No entanto, os revolucionários que forçaram a abdicação do czar e formaram o governo provisório se mostraram incapazes de melhorar a situação do país. A Rússia permaneceu na 1ª Guerra, sofrendo derrotas humilhantes. Em novembro de 1917, os bolcheviques se aproveitaram da insatisfação generalizada e, com o respaldo dos trabalhadores e soldados, tomaram o poder. Foi uma revolução dentro da revolução. Começava, assim, a segunda etapa da Revolução Russa, a que tornou o país socialista.

No Brasil, até o final da década de 1910, os patrões exploravam sem pudor os subordinados. Em geral, os empregados trabalhavam mais de 12 horas por dia e recebiam salários irrisórios. Não havia férias nem aposentadoria. Muitas vezes, os ambientes de trabalho eram insalubres.

— O proletariado nacional não tem recebido a menor lei que o ampare — denunciou o deputado Maurício de Lacerda (RJ) em 1917. — Vários projetos de lei pejavam o seio do Congresso, mas todos eles, preocupados com o efeito eleitoral, deixaram o problema sem solução, pois entregaram as soluções reclamadas pelos trabalhadores aos regulamentos do Poder Executivo, que só podia representar os patrões.

Não era uma realidade muito diferente da que moveu o operariado russo a apoiar a revolução em 1917. Para domar os trabalhadores, o governo brasileiro se viu obrigado a aprovar as primeiras leis trabalhistas do país.

Em 1923, o senador Irineu Machado (DF) apresentou um projeto que limitava a carga de trabalho nas fábricas a 8 horas por dia ou 48 horas por semana. No mesmo ano, o Congresso aprovou uma lei que criava as bases do sistema de aposentadorias e, ao mesmo tempo, impedia as demissões arbitrárias.

Em 1927, uma lei proibiu o trabalho das crianças de até 11 anos e reduziu a exploração dos adolescentes. Estes últimos não poderiam trabalhar à noite nem em locais perigosos, como minas e pedreiras. É da mesma época a lei que transformou o 1º de maio no Dia do Trabalho no país. A proposta de feriado foi apresentada pelo senador Irineu Machado em 1922 e sancionada pelo presidente Arthur Bernardes em 1924.
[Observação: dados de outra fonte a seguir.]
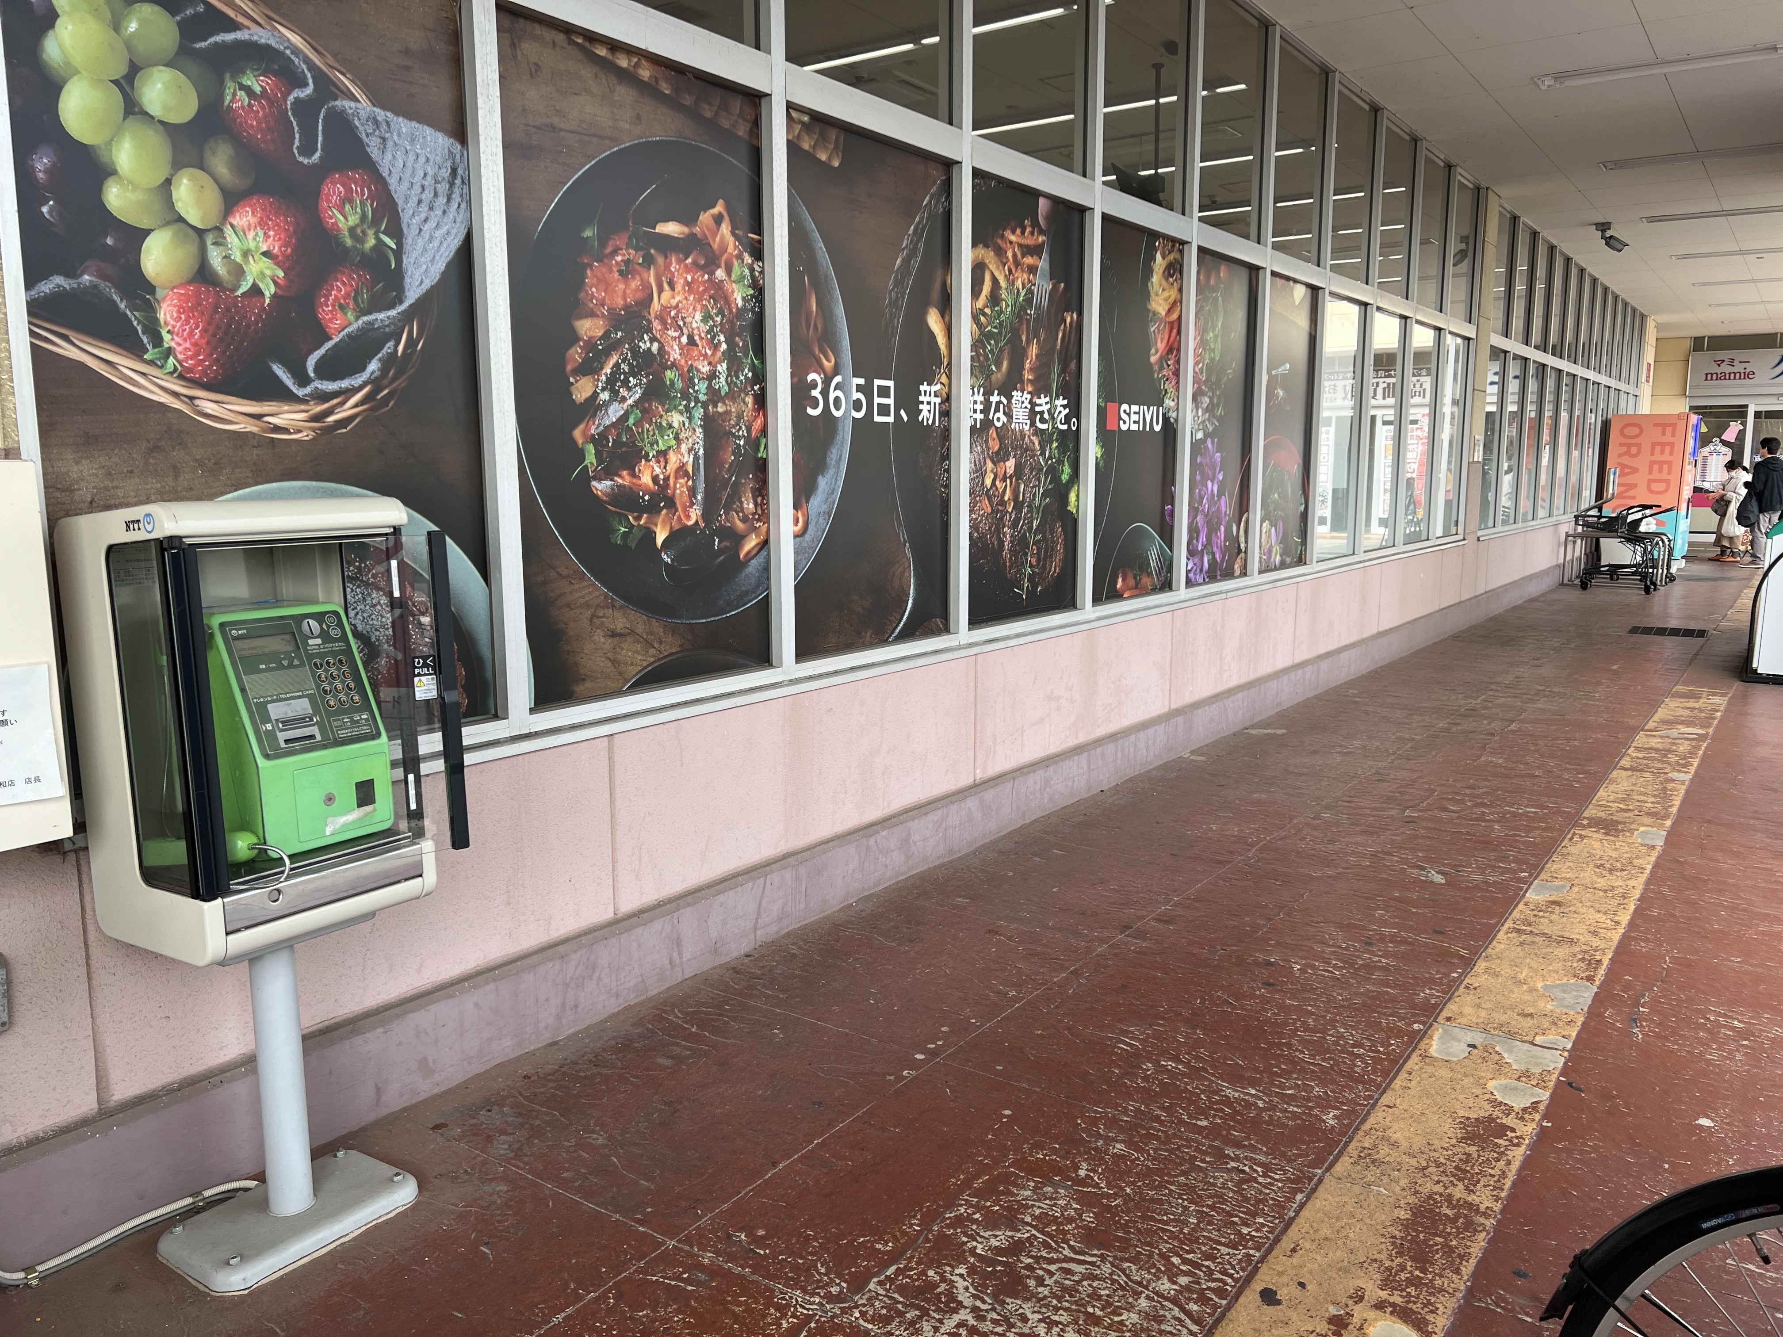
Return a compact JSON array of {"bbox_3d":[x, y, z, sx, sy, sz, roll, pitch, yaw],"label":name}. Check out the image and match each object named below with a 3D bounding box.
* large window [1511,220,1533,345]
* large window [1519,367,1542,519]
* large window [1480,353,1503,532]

— A burguesia fez concessões no campo da legislação trabalhista, mas não porque fosse boazinha. Ela foi obrigada a ceder. O exemplo da Revolução Russa assustava as classes dominantes — explica a historiadora Anita Leocadia Prestes, filha do líder comunista Luís Carlos Prestes e autora do livro recém-lançado Olga Benario Prestes – uma comunista nos arquivos da Gestapo (Boitempo Editorial).

Duas ditaduras

A Revolução Russa continuou ecoando ao longo das décadas. As leis trabalhistas dos anos 1920 foram o primeiro passo para que o Brasil caminhasse em direção a um Estado de bem-estar social. O governo logo passaria a cuidar mais da população, oferecendo serviços públicos como saúde e educação.

No lado político, por outro lado, as repercussões da ascensão bolchevique em Petrogrado seriam catastróficas. Foi em reação à ameaça vermelha (ou à suposta ameaça vermelha) que o Brasil mergulhou em suas duas ditaduras.

Em 1937, Getúlio Vargas deu o golpe do Estado Novo na esteira da descoberta do Plano Cohen, um documento contendo a estratégia dos comunistas para fazer a revolução no Brasil. Mais tarde, descobriu-se que o plano era falso, apenas um pretexto para Vargas assumir poderes ditatoriais.

Em 1964, os militares derrubaram João Goulart e impuseram a ditadura como forma de deter as reformas de base do presidente, que incluíam a reforma agrária e a estatização das refinarias privadas de petróleo — medidas associadas ao comunismo.

Moscou conseguiu atrair inúmeros países para a sua órbita de influência, como Cuba, China, Coreia do Norte, Afeganistão, Etiópia, Angola e Polônia. A disputa ideológica entre União Soviética e Estados Unidos deu origem à Guerra Fria, que espalhou conflitos armados e ditaduras pelo mundo e deixou a humanidade à beira de uma guerra nuclear. A primeira experiência socialista do mundo duraria 74 anos. O sonho dos bolcheviques chegou ao fim em 1991, com o esfacelamento da União Soviética e o regresso da Rússia ao capitalismo.